Wednesday, August 31, 2011

Start Early: Promoting healthy eating in child care settings

A new position paper released by the American Dietetic Association makes the case for establishing benchmarks for nutrition in child care settings, including the following guidelines:



  • Foods and beverages served in child care should be nutritionally adequate and consistent with the Dietary Guidelines for Americans.


  • Child care providers should model and encourage healthful eating for chilren.


  • Child care providers should work with children to understand feelings of hunger and satiety and should respect children's hunger and satiety cues, once expressed.


  • Child care providers should receive appropriate training in child nutrition, and nutrition education for children and families should be a component of the child care program.

  • Child care providers should work with families to ensure that foods and beverages brought from home meet nutrition guidelines.

ADA also outlines a role for policy change to promote healthful eating and active play.




You can read a related article here:

Study: Obesity prevention should focus on day care

Experts say the fight against childhood obesity should have a new focus: day care.
Studies show that about 82% of American children under age 6 are in child care outside the home while their parents work.
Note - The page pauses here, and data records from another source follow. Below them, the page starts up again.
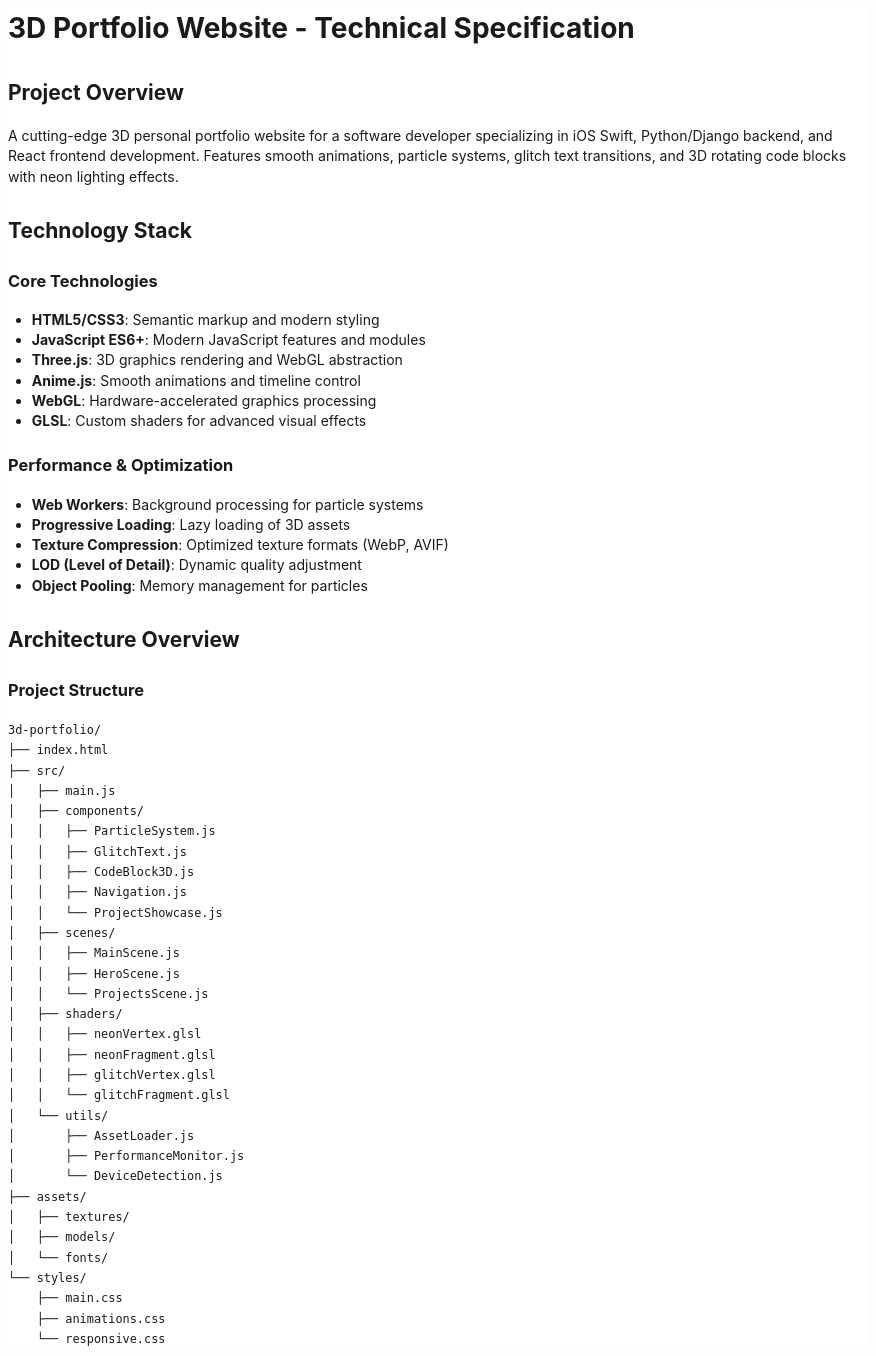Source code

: # 3D Portfolio Website - Technical Specification

## Project Overview
A cutting-edge 3D personal portfolio website for a software developer specializing in iOS Swift, Python/Django backend, and React frontend development. Features smooth animations, particle systems, glitch text transitions, and 3D rotating code blocks with neon lighting effects.

## Technology Stack

### Core Technologies
- **HTML5/CSS3**: Semantic markup and modern styling
- **JavaScript ES6+**: Modern JavaScript features and modules
- **Three.js**: 3D graphics rendering and WebGL abstraction
- **Anime.js**: Smooth animations and timeline control
- **WebGL**: Hardware-accelerated graphics processing
- **GLSL**: Custom shaders for advanced visual effects

### Performance & Optimization
- **Web Workers**: Background processing for particle systems
- **Progressive Loading**: Lazy loading of 3D assets
- **Texture Compression**: Optimized texture formats (WebP, AVIF)
- **LOD (Level of Detail)**: Dynamic quality adjustment
- **Object Pooling**: Memory management for particles

## Architecture Overview

### Project Structure
```
3d-portfolio/
├── index.html
├── src/
│   ├── main.js
│   ├── components/
│   │   ├── ParticleSystem.js
│   │   ├── GlitchText.js
│   │   ├── CodeBlock3D.js
│   │   ├── Navigation.js
│   │   └── ProjectShowcase.js
│   ├── scenes/
│   │   ├── MainScene.js
│   │   ├── HeroScene.js
│   │   └── ProjectsScene.js
│   ├── shaders/
│   │   ├── neonVertex.glsl
│   │   ├── neonFragment.glsl
│   │   ├── glitchVertex.glsl
│   │   └── glitchFragment.glsl
│   └── utils/
│       ├── AssetLoader.js
│       ├── PerformanceMonitor.js
│       └── DeviceDetection.js
├── assets/
│   ├── textures/
│   ├── models/
│   └── fonts/
└── styles/
    ├── main.css
    ├── animations.css
    └── responsive.css
```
That means many meals are no longer eaten around the family table, but at day care, where parents may have little control over what toddlers are eating.

Kids in full-time day care can get two-thirds of their daily calories there, “so it’s really other adults who are driving the nutritional value of what children consume,” says study researcher Sara Benjamin Neelon, PhD. She's an assistant professor in the department of community and family medicine at Duke University Medical Center in Durham, N.C.

In a new study, published in the Journal of the American Dietetic Association, Benjamin Neelon and her colleagues reviewed 42 studies of obesity prevention related practices in day care.

They found that most states have minimal requirements for healthy eating and physical activity in child care that may differ from public health expert recommendations. Experts who were not involved in the research praised its scope and said that while it points to substantial problems, it also suggests that day care can be an important place to make lasting changes in a child’s life.


Starting Young

“In general, there’s been an increasing awareness that we have to start tackling obesity very early in a child’s life,” says Alice Ammerman, DrPH, a nutrition professor and director of the Center for Health Promotion and Disease Prevention at the University of North Carolina at Chapel Hill.

“I think things are moving in the right direction, but I think there’s a lot of potential for greater improvement,” particularly through day care, Ammerman says.